Bronson’s duties include school security, discipline and providing a role model for students. It’s important for students to build positive relationships with police officers, he said.
“There are a lot of kids out there who have only had negative interactions with the police,” Bronson said. “They’ve gotten into trouble, or they’ve been home when their parents have been arrested. So of course they’re not going to be happy with us. But this is different. I’m here to build bridges, to build trust.”
Students typically begin to trust an officer within a matter of weeks, said Assistant Principal Frank O’Connor. And sometimes they’re more comfortable talking to officers than to school administrators about arguments with other students or problems at home.
“It’s really not about catching kids doing anything wrong,” O’Connor said. “It’s more about developing different kinds of relationships and serving students in the best way we can.”
Bronson starts his day by taking a lap of the school campus and the surrounding neighborhood to ensure everything is as it should be. He then goes inside to greet students as they start their day.

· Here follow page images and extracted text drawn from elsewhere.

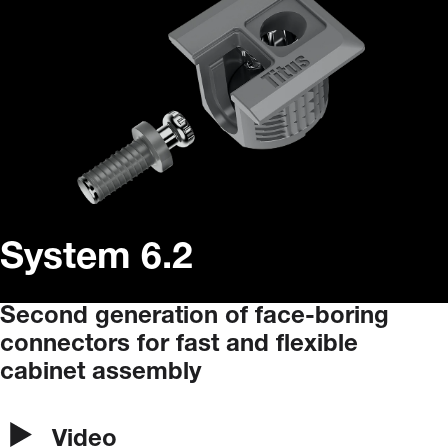
System 6.2
Second
generation
of
face-boring
connectors
for
fast
and
flexible
cabinet
assembly
Video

He spends the school day solving minor conflicts, checking on students who haven’t been to school for a while and speaking to classes.
“Since I’ve been here, several teachers have asked me to come speak, at the high school, the middle school and the elementary schools,” Bronson said. “Everyone has been really welcoming, the staff and the students.”
It’s nice to enjoy the positive elements that teens bring to the community — the factors that police officers don’t always see, Bronson said. For example, he spent some time with Olympia High School’s orchestra class, listening to the students play.
Despite the perks, Bronson was the only person in the department who really wanted the job — likely because the tasks performed by resource officers don’t always fall into the category of typical police work, Bronson said.
Nearly half of the Olympia Police Department’s officers have been hired in the past three years, and new officers are often eager to put their newly learned skills to work, he explained. Bronson worked as a resource officer in Olympia’s elementary schools about 10 years ago, so when the position opened up, he pursued it.
But that’s not to say the officer position doesn’t come with challenges and responsibility.
Because of school shootings, having a trained police officer on-site gives school employees peace of mind, O’Connor said. Bronson sits on the school’s safety committee, and would likely be one of the first responders should something catastrophic happen at the high school.
“Of course, all of us would do anything we could to protect the students,” O’Connor said. “But that’s not the same as having a trained officer around. His judgment and experience are great to have, and I think everyone feels better about the unknowns.”